Corbin Bernsen (Jennings ‘J.W.’ Wilhite), Dee Wallace Stone (Sarah Fairchild), Jeanine Meyers (Liz), Paige Ross (Wendy), Caprice Serafine (Leigh Hackett), Andrea Langi (Tina), Bridgitte Brooks (Susan), Brian Wilson Ronan (Jeff), Joakin Alvarez (Rico), Tim Carr (Paul), Larry Bevan (DJ), Brian Wilson (Carl)
In Perrytown, a group of young friends accept a dare to spend the night in the old abandoned Braxton Asylum. They play a game where they hide their underwear throughout the building and then have to find it. However, someone has rigged the building with traps and starts killing them. At the same time, Sarah Fairchild is attempting a corporate takeover of the town’s meat packing plant but is encountering opposition from the townspeople who consider it a local operation. As she digs deeper, Sarah discovers that the townspeople had the original owner of the land the plant is built on declared insane and then claimed his land by eminent domain. The children of those responsible are now trapped inside the asylum and are being killed by someone connected to that past.
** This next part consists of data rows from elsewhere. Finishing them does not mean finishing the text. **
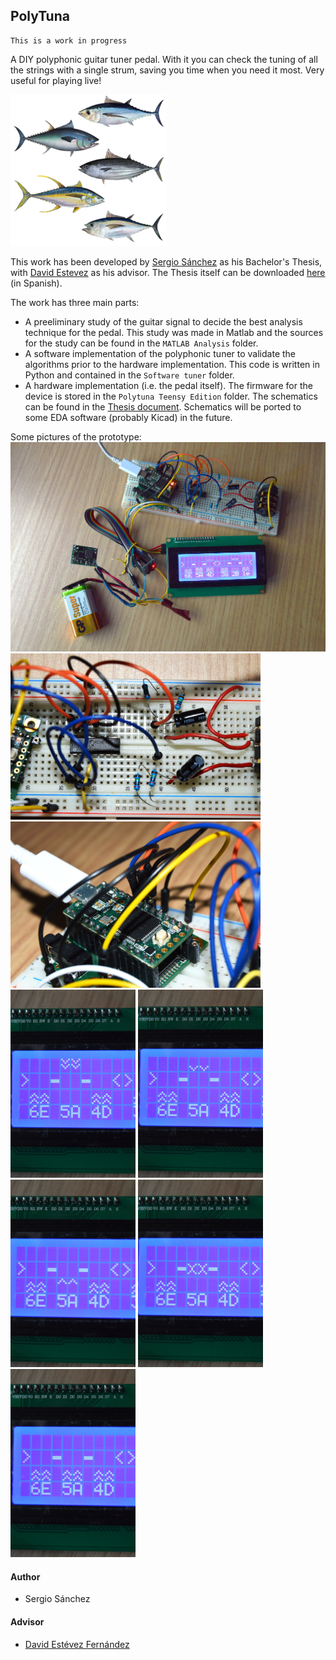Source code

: PolyTuna
-----

    This is a work in progress
    
A DIY polyphonic guitar tuner pedal. With it you can check the tuning of all the strings with a single strum, saving you time when you need it most. Very useful for playing live!

![Logo](doc/img/lots-of-tuna-fish.png)

This work has been developed by [Sergio Sánchez](https://github.com/SerjSanchez) as his Bachelor's Thesis, with [David Estevez](https://github.com/David-Estevez) as his advisor. The Thesis itself can be downloaded [here](https://github.com/UC3Music/PolyTuna/raw/master/Memoria.pdf) (in Spanish).

The work has three main parts:

* A preeliminary study of the guitar signal to decide the best analysis technique for the pedal. This study was made in Matlab and the sources for the study can be found in the `MATLAB Analysis` folder.
* A software implementation of the polyphonic tuner to validate the algorithms prior to the hardware implementation. This code is written in Python and contained in the `Software tuner` folder.
* A hardware implementation (i.e. the pedal itself). The firmware for the device is stored in the `Polytuna Teensy Edition` folder. The schematics can be found in the [Thesis document](https://github.com/UC3Music/PolyTuna/raw/master/Memoria.pdf). Schematics will be ported to some EDA software (probably Kicad) in the future.

Some pictures of the prototype:
<img src="doc/img/polytuna.jpg" alt="pic1">
<img src="doc/img/polytuna_02.jpg" width="400px" alt="pic2">
<img src="doc/img/polytuna_03.jpg" width="400px" alt="pic3">
<img src="doc/img/polytuna_04.jpg" width="200px" alt="pic4">
<img src="doc/img/polytuna_05.jpg" width="200px" alt="pic5">
<img src="doc/img/polytuna_06.jpg" width="200px" alt="pic6">
<img src="doc/img/polytuna_07.jpg" width="200px" alt="pic7">
<img src="doc/img/polytuna_08.jpg" width="200px" alt="pic8">

#### Author
	
* Sergio Sánchez

#### Advisor
    
*  [David Estévez Fernández](https://github.com/David-Estevez)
Killer Instinct is a modestly effective B-budget slasher entry. In fact, while most 1990s slasher films on an A-budget – Scream (1996) et al – were being conducted with chaste rectitude, this is one that happily looks back to the heyday of Friday the 13th (1980) and its ilk in both spirit and style.
Killer Instinct is not a bad entry either. The line-up of teen victims are much better characterised than the usual slasher movie complement. There are some uncommonly good set-pieces – one victim climbing up an airshaft to bash down a door only to find a machete rigged to behead him on the other side and his severed head then rolling all the way down the shaft to bounce out before the others in the living room; or one victim held down in a bath of boiling water, struggling against a plastic sheet over the top of the bath.
The backstory of the asylum stalkings is interesting, soon coming to muddy and reverse what we originally assumed to be the traditional characterisations of ordinary smalltown businesspeople as good guys and ruthless corporate raiders as bad guys. There is also an effective revelation as to the killer’s identity that one would never have guessed.
The only recognisable names on the cast list are Dee Wallace Stone, a regular in genre movies, and former L.A. Law (1986-94) regular Corbin Bernsen, who started developing an entertaining career in B movies subsequent to the cancellation of the series.
Director Ken Barbet has only made one other directorial outing with the human-hunting action film The Eliminator (2004).